Ce polar est malheureusement le seul roman écrit par son auteur. Auteur de poésie, il décide en 1980 de se lancer dans la fiction et de rendre hommage aux grands noms d’un style qu’il chérit : Chandler, Hammett, Ross MacDonald et bien d’autres. Professeur à la fameuse université de Missoula, il est l’un des pionniers de l’école littéraire du Montana. Il influencera à son tour d’autres grands noms dans le domaine : James Crumley, Robert Sims Reid, Jim Welch.

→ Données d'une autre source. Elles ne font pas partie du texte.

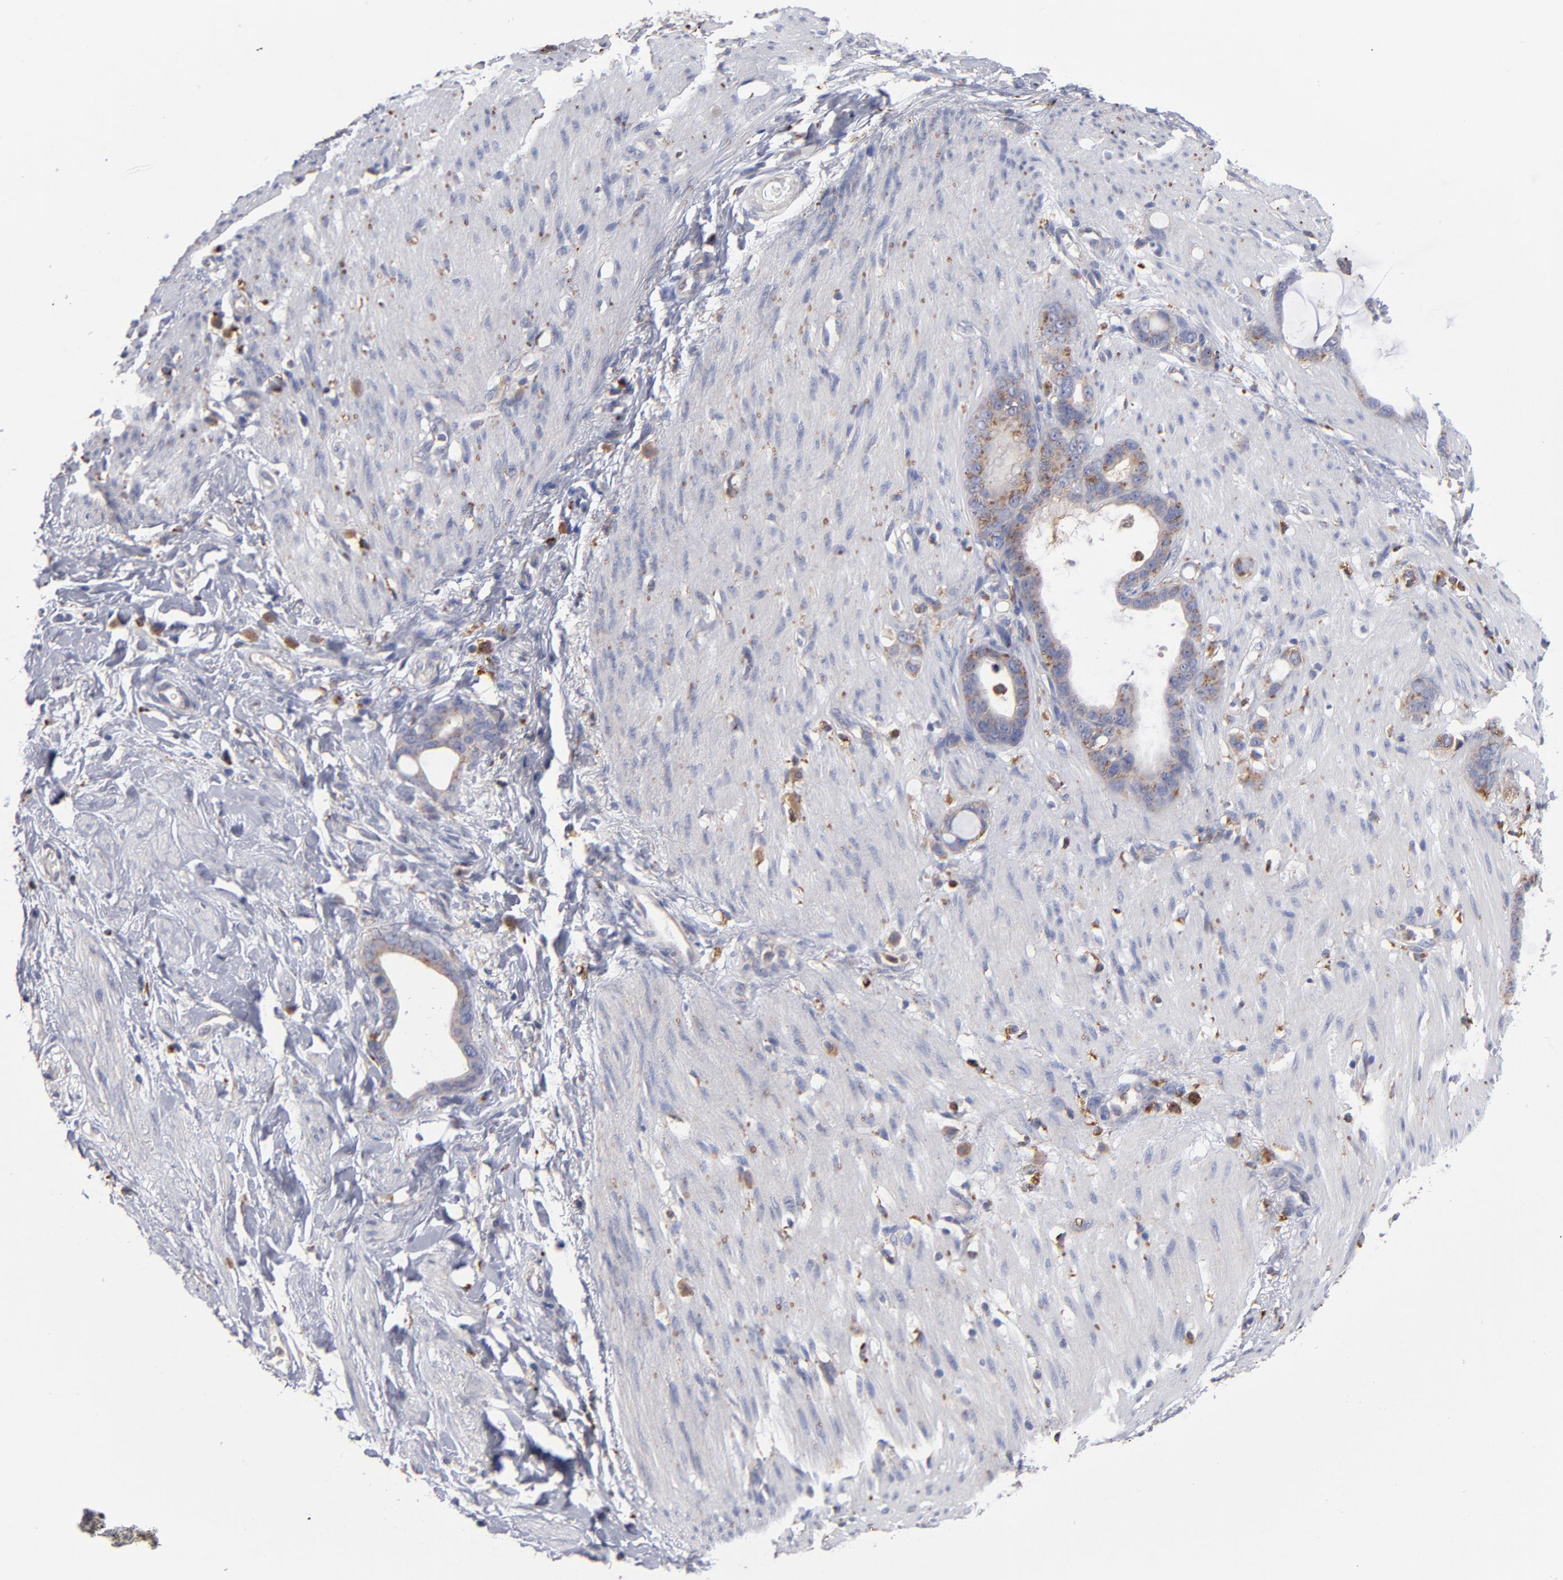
{"staining": {"intensity": "moderate", "quantity": ">75%", "location": "cytoplasmic/membranous"}, "tissue": "stomach cancer", "cell_type": "Tumor cells", "image_type": "cancer", "snomed": [{"axis": "morphology", "description": "Adenocarcinoma, NOS"}, {"axis": "topography", "description": "Stomach"}], "caption": "This is an image of IHC staining of stomach cancer, which shows moderate staining in the cytoplasmic/membranous of tumor cells.", "gene": "RRAGB", "patient": {"sex": "female", "age": 75}}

Ce livre est l’histoire d’Al Barnes, un ancien enquêteur de Seattle muté dans un bled du Montana. Surnommé Barnes-la-tendresse par ses anciens collègues, ce flic trop humain et plutôt inefficace s’est vu loger trois balles dans le torse après avoir fait confiance au mauvais petit vieux. Bien trop gentil, et un peu naïf, voire daubot comme on dirait en Franche-Comté. Désormais shérif adjoint, il va pouvoir méditer sur sa vocation manquée de poète. Quelques excès de vitesse et des bagarres alcoolisées constituent ses principales missions, bien loin de la délinquance de Seattle. Il peut consacrer tout son temps à ses passions, la pêche à la mouche, les grands espaces mais surtout… les femmes.

 

Mais lorsqu’un pêcheur se fait réduire le crâne en bouillie au bord d’un lac et que la suspecte, géante aux cheveux blancs se promène avec une hache dans les environs, les choses se corsent pour notre inspecteur. S’ensuivra l’homicide du directeur de la scierie locale pour lequel il devra à contrecœur retourner en ville. Meurtre qui le mènera à rouvrir une ancienne affaire non résolue… Retour à la case départ pour lui, qui va tenter de résoudre l’assassinat d’une jeune fille par une bande d’ados friqués lors d’un week end arrosé.

 

Notre bon flic devra faire face à un complot familial pour mener à bien son investigation, et s’endurcir pour faire face à la dure réalité, aux manigances et à la violence, bien loin d’une retraite paisible… finie la belle vie Al Barnes !

 

C’est dans la première partie du bouquin que j’ai pris le plus de plaisir : des décors magnifiques et des protagonistes drôles et attachants. Un flic poète déjà…
Toute en douceur, l’intrigue est finalement plutôt classique pour un polar : un secret de famille, des histoires du passé, des femmes plantureuses, des fausses pistes, des personnages bizarres, un cold case, une intrigue à rebondissements. Le tout pour un polar qui fonctionne de bout en bout. Le petit truc qui fait sortir ce polar du lot ? la nature magnifiquement décrite, traitée un personnage à part entière, avec ses grandes étendues et les paysages du Montana qu’on arrive à imaginer sans peine.

 

Richard Hugo a réussi un bel hommage au genre en mariant le classique du détective privé avec la sensibilité du poète. Un bouquin que j’ai adoré et qui m’a bien happée en unissant deux styles littéraires que j’adore, le polar et le nature-writing. Parce que tant qu’à enquêter sur une cervelle en bouillie, autant le faire au vert, non ?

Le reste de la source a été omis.